Police have found the burned wreckage of a Mozambican Airlines plane a day after it went missing in a remote area in northeastern Namibia, saying none of the 33 people aboard from several countries had survived.

It’s one of the worst accidents on record in Mozambique’s civil aviation history.

“My team on the ground have found the wreckage. No survivors.

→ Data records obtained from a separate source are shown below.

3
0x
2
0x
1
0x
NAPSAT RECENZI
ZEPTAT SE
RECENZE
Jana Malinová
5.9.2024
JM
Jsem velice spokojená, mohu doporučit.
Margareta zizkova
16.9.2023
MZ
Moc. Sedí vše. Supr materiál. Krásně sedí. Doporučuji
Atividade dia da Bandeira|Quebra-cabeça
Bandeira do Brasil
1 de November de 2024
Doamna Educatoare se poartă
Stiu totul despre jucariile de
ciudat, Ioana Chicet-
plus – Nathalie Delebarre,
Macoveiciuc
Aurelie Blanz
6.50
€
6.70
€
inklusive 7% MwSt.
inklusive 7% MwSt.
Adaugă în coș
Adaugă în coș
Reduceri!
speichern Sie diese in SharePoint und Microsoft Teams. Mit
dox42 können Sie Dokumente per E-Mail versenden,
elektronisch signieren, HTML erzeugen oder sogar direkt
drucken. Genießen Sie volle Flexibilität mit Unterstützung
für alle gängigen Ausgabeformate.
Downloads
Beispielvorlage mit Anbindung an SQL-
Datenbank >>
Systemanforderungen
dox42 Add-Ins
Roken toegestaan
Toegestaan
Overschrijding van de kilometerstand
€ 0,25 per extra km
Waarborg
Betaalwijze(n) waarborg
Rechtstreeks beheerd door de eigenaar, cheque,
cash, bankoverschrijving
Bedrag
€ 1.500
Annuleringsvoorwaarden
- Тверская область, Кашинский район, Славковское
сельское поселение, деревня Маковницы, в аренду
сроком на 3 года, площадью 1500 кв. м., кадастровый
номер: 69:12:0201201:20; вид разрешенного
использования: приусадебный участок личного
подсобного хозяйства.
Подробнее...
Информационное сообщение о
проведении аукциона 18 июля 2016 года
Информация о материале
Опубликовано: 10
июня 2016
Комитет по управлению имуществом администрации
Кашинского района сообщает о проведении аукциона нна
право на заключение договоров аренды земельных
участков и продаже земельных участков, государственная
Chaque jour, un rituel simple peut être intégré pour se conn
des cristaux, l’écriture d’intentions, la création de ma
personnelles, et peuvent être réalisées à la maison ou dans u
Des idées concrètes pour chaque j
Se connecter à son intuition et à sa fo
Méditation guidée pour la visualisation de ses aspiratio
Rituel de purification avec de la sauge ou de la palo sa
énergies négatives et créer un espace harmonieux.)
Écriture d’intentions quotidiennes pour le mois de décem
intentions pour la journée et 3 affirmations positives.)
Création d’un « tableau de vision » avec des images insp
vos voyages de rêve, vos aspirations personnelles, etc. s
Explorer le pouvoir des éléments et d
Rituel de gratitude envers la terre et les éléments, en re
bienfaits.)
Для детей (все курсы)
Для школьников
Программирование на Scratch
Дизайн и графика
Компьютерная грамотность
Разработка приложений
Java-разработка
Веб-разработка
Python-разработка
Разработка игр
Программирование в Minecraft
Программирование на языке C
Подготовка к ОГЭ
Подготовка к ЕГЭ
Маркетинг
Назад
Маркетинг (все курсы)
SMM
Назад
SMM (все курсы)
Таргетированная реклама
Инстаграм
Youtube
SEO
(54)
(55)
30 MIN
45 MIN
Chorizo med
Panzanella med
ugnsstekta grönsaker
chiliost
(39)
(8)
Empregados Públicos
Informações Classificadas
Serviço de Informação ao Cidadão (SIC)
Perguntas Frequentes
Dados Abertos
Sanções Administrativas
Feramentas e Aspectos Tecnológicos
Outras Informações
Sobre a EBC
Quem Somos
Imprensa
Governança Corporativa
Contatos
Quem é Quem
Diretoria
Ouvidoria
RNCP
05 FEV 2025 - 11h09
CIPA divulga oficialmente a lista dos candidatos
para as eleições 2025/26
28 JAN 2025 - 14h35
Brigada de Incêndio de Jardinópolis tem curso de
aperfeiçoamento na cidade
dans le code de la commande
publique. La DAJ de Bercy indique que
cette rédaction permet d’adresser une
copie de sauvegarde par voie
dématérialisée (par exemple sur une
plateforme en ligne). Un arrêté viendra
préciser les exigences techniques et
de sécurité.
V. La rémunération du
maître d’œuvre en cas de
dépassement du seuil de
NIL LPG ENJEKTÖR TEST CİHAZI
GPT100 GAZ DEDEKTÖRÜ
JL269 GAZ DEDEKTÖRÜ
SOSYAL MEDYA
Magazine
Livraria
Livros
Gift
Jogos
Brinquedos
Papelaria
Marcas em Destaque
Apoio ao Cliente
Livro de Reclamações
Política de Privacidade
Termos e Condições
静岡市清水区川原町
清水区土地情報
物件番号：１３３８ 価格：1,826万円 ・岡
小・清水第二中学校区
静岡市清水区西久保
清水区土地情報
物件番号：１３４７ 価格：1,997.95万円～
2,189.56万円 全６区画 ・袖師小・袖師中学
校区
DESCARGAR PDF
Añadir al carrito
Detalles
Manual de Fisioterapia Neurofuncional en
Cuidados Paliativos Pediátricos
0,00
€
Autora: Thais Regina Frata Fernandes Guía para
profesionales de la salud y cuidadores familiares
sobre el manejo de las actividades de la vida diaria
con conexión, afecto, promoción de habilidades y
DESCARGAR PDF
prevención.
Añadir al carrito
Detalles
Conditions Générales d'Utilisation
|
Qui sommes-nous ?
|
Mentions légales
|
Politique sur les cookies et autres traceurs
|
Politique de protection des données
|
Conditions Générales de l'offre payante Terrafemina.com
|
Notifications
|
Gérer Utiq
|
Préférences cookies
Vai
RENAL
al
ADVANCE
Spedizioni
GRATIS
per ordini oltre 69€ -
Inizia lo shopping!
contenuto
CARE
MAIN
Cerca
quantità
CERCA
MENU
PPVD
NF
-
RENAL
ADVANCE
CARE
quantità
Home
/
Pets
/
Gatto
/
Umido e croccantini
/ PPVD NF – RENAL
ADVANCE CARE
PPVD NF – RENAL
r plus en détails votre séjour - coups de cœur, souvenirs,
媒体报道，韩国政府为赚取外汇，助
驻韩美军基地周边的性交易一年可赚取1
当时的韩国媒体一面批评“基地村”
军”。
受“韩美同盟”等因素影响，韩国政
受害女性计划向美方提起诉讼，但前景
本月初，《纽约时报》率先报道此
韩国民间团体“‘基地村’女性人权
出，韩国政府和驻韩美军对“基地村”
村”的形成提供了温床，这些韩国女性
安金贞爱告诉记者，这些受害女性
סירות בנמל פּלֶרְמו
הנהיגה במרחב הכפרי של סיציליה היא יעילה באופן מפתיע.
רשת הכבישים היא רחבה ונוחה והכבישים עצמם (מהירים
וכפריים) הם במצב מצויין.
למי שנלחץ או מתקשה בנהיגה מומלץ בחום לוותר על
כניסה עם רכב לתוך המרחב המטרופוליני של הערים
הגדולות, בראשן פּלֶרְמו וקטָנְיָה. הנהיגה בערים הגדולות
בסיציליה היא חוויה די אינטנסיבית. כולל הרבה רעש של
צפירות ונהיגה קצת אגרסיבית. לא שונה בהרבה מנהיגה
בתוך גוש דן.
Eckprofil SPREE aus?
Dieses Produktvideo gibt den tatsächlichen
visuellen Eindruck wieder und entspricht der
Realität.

The plane is totally burned,” Willie Bampton, a regional police coordinator in Namibia’s Kavango region, said on Saturday.

The aircraft, en route from Mozambique to Angola, went down in deserted, swampy terrain in the Bwabwata National Park, where Namibia turns into a narrow strip of land sandwiched between Botswana and Angola.

In Maputo, LAM, the acronym for Mozambican Airlines, had not yet officially confirmed the crash.

It only said that flight TM470 had 27 passengers and six crew on board, including: 10 Mozambicans, nine Angolans, five Portuguese, one French national, one Brazilian and one Chinese.

In Lisbon, the foreign ministry said the Brazilian had, in fact, dual Portuguese-Brazilian nationality.

The Mozambique government was holding an emergency meeting in the presidential palace but likewise made no immediate statement, other than to confirm that 33 people had been on board.

The European Union banned LAM and all air carriers certified in Mozambique from flying in its airspace in 2011, citing “significant safety deficiencies”.

The concern was about Mozambique’s civil aviation authority, rather than the track record of the various airlines.

The LAM plane took off from Maputo on Friday morning for the nearly four-hour flight to the Angolan capital Luanda.

Mozambican authorities confirmed the plane was a Brazil-manufactured Embraer 190 aircraft and said it was the newest plane in the LAM fleet.

With 100 seats, it was two-thirds empty.

Last contact with air traffic controllers was made about two hours after takeoff over north Namibia during heavy rainfall. The airlines speculated on Friday it may have landed in that area.

Namibia police sent a search team to the area after Botswana officials alerted them of a plane crash in the area.

The search for the plane was hampered both by the rough terrain and torrential rain pounding the area where the plane went missing.

The accident is the deadliest for Mozambique since a plane carrying then president Samora Machel crashed in 1986 in South Africa en route home from an Africa’s leaders’ summit.

That crash, which shocked the world, remains a mystery but was thought to be linked to tensions with the then apartheid regime in Pretoria. The crash claimed at least 34 lives.